- _WRITTEN TASK_
Locate each line with the string "anche" in the listing below and copy it.
=== EXTRACTED INFORMATION ===
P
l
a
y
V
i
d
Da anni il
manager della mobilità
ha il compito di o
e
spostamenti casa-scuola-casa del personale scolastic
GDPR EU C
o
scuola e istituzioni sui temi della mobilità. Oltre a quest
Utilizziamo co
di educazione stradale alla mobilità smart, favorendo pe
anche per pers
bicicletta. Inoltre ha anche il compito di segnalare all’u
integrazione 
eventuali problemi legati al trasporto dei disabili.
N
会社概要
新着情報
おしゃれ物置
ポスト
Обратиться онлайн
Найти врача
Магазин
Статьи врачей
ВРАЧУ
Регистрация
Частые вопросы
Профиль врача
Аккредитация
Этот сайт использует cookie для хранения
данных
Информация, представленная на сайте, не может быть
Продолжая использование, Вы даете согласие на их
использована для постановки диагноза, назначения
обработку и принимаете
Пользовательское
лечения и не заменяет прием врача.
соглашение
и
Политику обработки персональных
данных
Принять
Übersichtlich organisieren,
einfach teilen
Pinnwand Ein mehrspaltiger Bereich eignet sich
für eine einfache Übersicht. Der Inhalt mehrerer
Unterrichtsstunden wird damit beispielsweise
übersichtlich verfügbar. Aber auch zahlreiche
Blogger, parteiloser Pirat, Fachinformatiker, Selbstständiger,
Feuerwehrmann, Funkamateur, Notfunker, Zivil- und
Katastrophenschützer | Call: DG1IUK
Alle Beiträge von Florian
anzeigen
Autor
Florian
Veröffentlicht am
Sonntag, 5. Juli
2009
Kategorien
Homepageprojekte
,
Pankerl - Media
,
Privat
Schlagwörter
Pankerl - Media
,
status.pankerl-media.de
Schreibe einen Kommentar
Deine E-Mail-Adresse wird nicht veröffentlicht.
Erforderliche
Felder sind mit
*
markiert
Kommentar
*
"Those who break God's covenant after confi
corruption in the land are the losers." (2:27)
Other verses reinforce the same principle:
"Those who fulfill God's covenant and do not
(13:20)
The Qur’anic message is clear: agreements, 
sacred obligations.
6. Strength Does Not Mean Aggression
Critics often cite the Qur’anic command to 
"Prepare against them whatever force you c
===
- _WRITTEN RESPONSE_
anche per pers
bicicletta. Inoltre ha anche il compito di segnalare all’u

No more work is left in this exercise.